There is an important caveat to any quest for bibliometric openness. The 2012 San Francisco Declaration on Research Assessment (DORA) states that metrics should never be used out of context or in isolation to judge researchers and their work. We should be careful not to place too much reliance on citation data, especially when evaluating scientists for promotions and job applications. But if used wisely, it can only be better to have such data open to all.

And openness should not end with citation data. Crossref also allows publishers to post other types of metadata, such as author affiliations, funding information, data- and code-availability statements, and ORCID IDs, which are used to identify individual researchers. However, not all publishers do this. In an open letter in June, the Open Research Funders Group, a partnership of philanthropic organizations — including the Bill & Melinda Gates Foundation and the Chan Zuckerberg Initiative — that advocates the open sharing of science rightly argued that such metadata should be made available (see go.nature.com/3qvfp3u).

Furthermore, the Initiative for Open Abstracts (I4OA), launched in 2020, has been pushing for abstracts of studies to be openly accessible. This would make it easier for researchers to discover, read and cite studies, and would open up more possibilities for analyses using machine-learning techniques, for instance to identify trends in the use of terms. (Such methods are already providing insights in other areas of science when data are opened up, for example in assessing the quality of peer-review reports.) According to the July study, only 39% of the articles with a Crossref DOI indexed in 2021 have open abstracts — although that proportion has almost doubled since 2018.

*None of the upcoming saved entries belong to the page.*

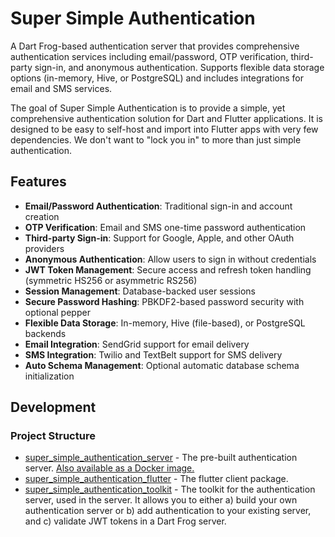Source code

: # Super Simple Authentication

A Dart Frog-based authentication server that provides comprehensive authentication services including email/password, OTP verification, third-party sign-in, and anonymous authentication. Supports flexible data storage options (in-memory, Hive, or PostgreSQL) and includes integrations for email and SMS services.

The goal of Super Simple Authentication is to provide a simple, yet comprehensive authentication solution for Dart and Flutter applications. It is designed to be easy to self-host and import into Flutter apps with very few dependencies. We don't want to "lock you in" to more than just simple authentication.

## Features

- **Email/Password Authentication**: Traditional sign-in and account creation
- **OTP Verification**: Email and SMS one-time password authentication
- **Third-party Sign-in**: Support for Google, Apple, and other OAuth providers
- **Anonymous Authentication**: Allow users to sign in without credentials
- **JWT Token Management**: Secure access and refresh token handling (symmetric HS256 or asymmetric RS256)
- **Session Management**: Database-backed user sessions
- **Secure Password Hashing**: PBKDF2-based password security with optional pepper
- **Flexible Data Storage**: In-memory, Hive (file-based), or PostgreSQL backends
- **Email Integration**: SendGrid support for email delivery
- **SMS Integration**: Twilio and TextBelt support for SMS delivery
- **Auto Schema Management**: Optional automatic database schema initialization

## Development

### Project Structure

- [super_simple_authentication_server](/server/README.md) - The pre-built authentication server. [Also available as a Docker image.](https://github.com/mtwichel/super_simple_flutter_authentication/pkgs/container/super_simple_flutter_authentication%2Fsuper-simple-auth-server)
- [super_simple_authentication_flutter](/packages/super_simple_authentication_flutter/README.md) - The flutter client package.
- [super_simple_authentication_toolkit](/server/packages/super_simple_authentication_toolkit/README.md) - The toolkit for the authentication server, used in the server. It allows you to either a) build your own authentication server or b) add authentication to your existing server, and c) validate JWT tokens in a Dart Frog server.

Depositing all relevant metadata on Crossref should become the norm in scholarly publishing, as should generating DOIs for every paper. For those publishers that don’t have the time or resources to do this, I4OC, I4OA and others in the open-science community have declared themselves ready to offer assistance.

Ultimately, all these moves must be only steps towards the goal of having all research papers openly available in their entirety. But until we arrive at that point, they are key to the transparency and reproducibility of research. They should be supported by all.